Introduction

The United States Constitution was drafted by 55 delegates appointed to journey to Philadelphia during the hot summer of 1787 to revise the Articles of Confederation. Instead, they wrote a new constitution from whole cloth, that is still in force today, more than 200 years later, amended only 27 times.

In early May, James Madison arrived in Philadelphia with a plan—a set of resolutions he hoped would guide the debates and decisions of the delegates, pushing them to throw out the Articles and create a new, much stronger national government. His plan was introduced by Edmund Randolph and became known as the Virginia Plan. Weeks later, delegates introduced the competing New Jersey Plan, which aimed to preserve more sovereignty for the states.
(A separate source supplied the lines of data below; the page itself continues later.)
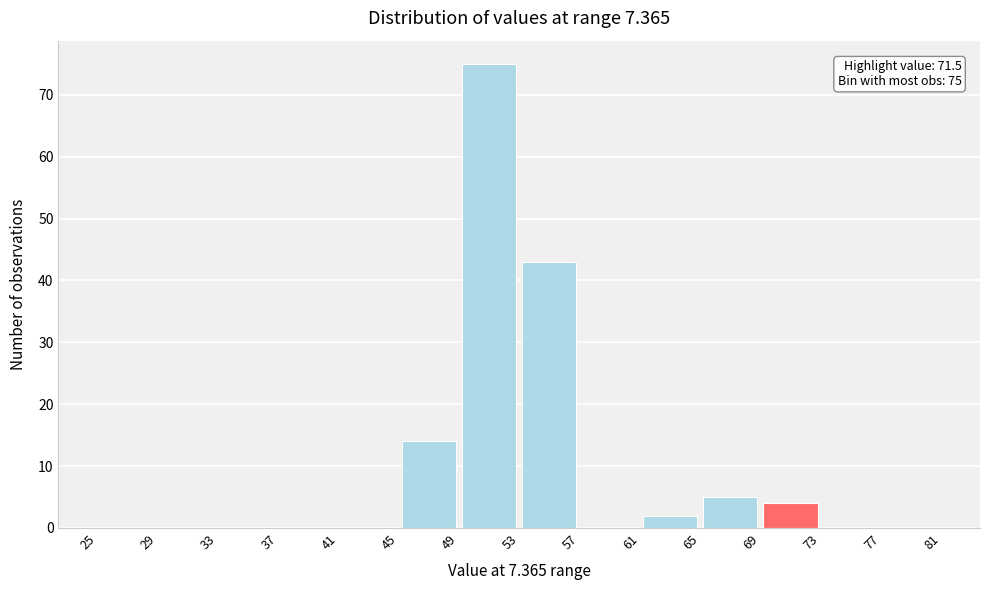

Over which range of the x-axis is the bar tallest?

49 to 53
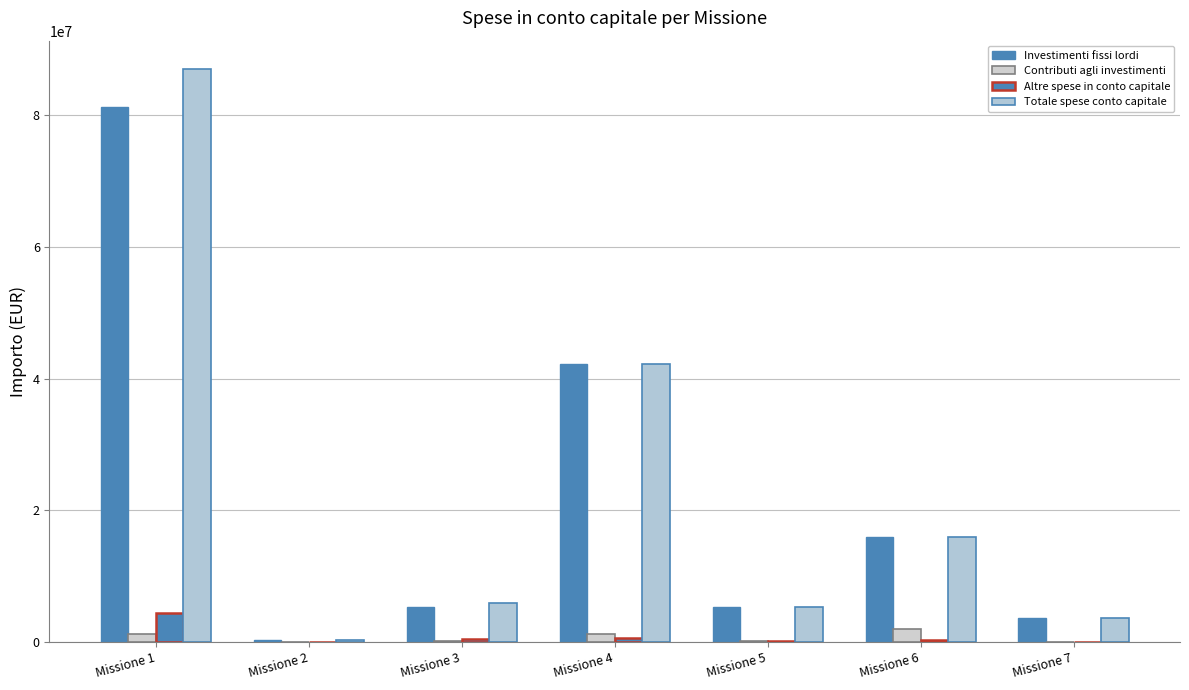

How many data points does each series have?

7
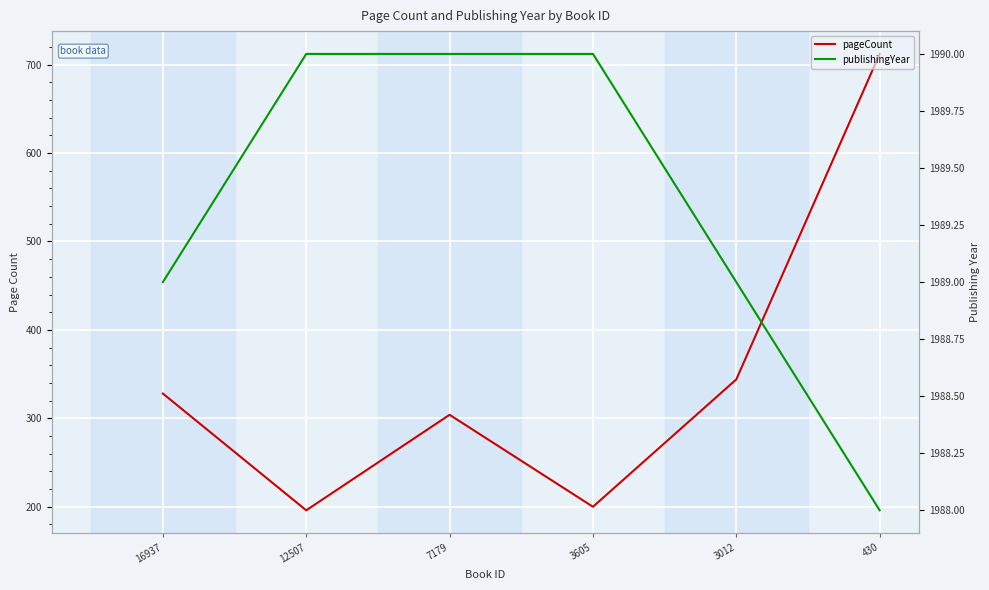

What is the smallest value displayed?

196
Debates raged around these two plans, and ultimately the Virginia plan would form the basis for the new Constitution, but with key changes. Drafted after three months of debate, the Constitution was the product of rich conversations about the nature and form of good government and a series of compromises between the delegates. The delegates created three branches of government: in Article I, a bicameral legislature with a Senate with representation by state and a House of Representatives with represented based on population; in Article II, a strong, independent elected executive, but one limited by important checks from the other branches, and in Article III, a federal judiciary complete with a Supreme Court to settle cases and controversies in the law for the new nation.

The Constitution granted the new government important powers that Congress had lacked under the Articles of Confederation, like the power to levy taxes and regulate interstate trade. It dealt with the issue of slavery obliquely, counting enslaved persons as 3/5 of free people for purposes of representation and taxation, prohibiting Congress from passing on the slave trade until 1808, and offering assistance to slaveowners whose slaves escaped in the form of the Fugitive Slave Clause. Yet the word “slave” or “slavery” is never mentioned in the Constitution.

The delegates also wrote a Preamble describing the nature of the government they were creating and provided for its amendment and ratification.